Este ejemplo es sacado directamente de ?group_map()
:
library(tidyverse)
library(broom)
library(datasets)
iris %>%
group_by(Species) %>%
group_map(~ broom::tidy(lm(Petal.Length ~ Sepal.Length, data = .x)))
#> # A tibble: 6 x 6
#> # Groups: Species [3]
#> Species term estimate std.error statistic p.value
#> <fct> <chr> <dbl> <dbl> <dbl> <dbl>
#> 1 setosa (Intercept) 0.803 0.344 2.34 2.38e- 2
#> 2 setosa Sepal.Length 0.132 0.0685 1.92 6.07e- 2
#> 3 versicolor (Intercept) 0.185 0.514 0.360 7.20e- 1
#> 4 versicolor Sepal.Length 0.686 0.0863 7.95 2.59e-10
#> 5 virginica (Intercept) 0.610 0.417 1.46 1.50e- 1
#> 6 virginica Sepal.Length 0.750 0.0630 11.9 6.30e-16
iris %>%
group_by(Species) %>%
group_map(~ broom::glance(lm(Petal.Length ~ Sepal.Length, data = .x)))
#> # A tibble: 3 x 12
#> # Groups: Species [3]
#> Species r.squared adj.r.squared sigma statistic p.value df logLik
#> <fct> <dbl> <dbl> <dbl> <dbl> <dbl> <int> <dbl>
#> 1 setosa 0.0714 0.0520 0.169 3.69 6.07e- 2 2 18.9
#> 2 versic~ 0.569 0.560 0.312 63.3 2.59e-10 2 -11.7
#> 3 virgin~ 0.747 0.742 0.281 142. 6.30e-16 2 -6.37
#> # ... with 4 more variables: AIC <dbl>, BIC <dbl>, deviance <dbl>,
#> # df.residual <int>
Created on 2019-04-25 by the reprex package (v0.2.1)
.
(cc' @FvD porque se que te gusta do()
-- a mi tambien, pero creo que la estan abandonando poco a poco)

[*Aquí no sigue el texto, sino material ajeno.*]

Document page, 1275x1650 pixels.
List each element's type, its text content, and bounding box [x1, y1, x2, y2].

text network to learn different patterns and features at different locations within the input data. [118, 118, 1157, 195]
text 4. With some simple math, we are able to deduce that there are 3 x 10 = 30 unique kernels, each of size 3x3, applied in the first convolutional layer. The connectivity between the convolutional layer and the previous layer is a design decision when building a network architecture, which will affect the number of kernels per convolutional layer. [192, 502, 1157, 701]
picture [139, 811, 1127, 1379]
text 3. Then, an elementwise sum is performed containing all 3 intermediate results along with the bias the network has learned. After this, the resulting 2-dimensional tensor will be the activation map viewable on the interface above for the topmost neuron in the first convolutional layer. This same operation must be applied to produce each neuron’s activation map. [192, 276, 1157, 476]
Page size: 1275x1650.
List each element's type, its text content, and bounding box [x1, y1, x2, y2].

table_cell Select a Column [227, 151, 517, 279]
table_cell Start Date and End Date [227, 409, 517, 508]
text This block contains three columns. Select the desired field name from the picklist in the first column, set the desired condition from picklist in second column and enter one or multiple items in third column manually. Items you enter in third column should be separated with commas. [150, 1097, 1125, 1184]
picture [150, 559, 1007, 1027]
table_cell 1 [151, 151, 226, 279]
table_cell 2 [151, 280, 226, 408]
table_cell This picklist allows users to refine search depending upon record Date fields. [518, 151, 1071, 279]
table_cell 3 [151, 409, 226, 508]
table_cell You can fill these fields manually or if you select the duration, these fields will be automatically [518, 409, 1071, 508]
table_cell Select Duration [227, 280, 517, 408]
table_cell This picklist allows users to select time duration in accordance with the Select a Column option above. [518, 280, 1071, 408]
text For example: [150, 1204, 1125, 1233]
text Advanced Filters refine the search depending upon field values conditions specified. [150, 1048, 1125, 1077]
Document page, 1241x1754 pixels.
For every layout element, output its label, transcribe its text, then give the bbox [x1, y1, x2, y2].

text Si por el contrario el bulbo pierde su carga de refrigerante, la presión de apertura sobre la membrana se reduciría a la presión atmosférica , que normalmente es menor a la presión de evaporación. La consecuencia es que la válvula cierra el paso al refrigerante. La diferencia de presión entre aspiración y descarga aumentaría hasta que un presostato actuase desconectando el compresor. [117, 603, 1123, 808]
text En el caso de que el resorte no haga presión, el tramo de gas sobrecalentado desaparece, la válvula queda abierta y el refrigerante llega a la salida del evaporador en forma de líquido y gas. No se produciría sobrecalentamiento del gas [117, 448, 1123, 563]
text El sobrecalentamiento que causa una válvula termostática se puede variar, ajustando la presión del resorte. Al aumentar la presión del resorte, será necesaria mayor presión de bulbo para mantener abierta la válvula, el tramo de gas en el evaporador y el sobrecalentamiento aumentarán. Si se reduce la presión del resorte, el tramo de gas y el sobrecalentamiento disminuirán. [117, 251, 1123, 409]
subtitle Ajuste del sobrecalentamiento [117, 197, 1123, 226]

Use group_map() when summarize() is too limited, in terms of what you need to do and return for each group. group_map() is good for "data frame in, data frame out". If that is too limited, you need to use a nested or split workflow.
group_map() and group_walk() are an evolution of do(), if you have used that before.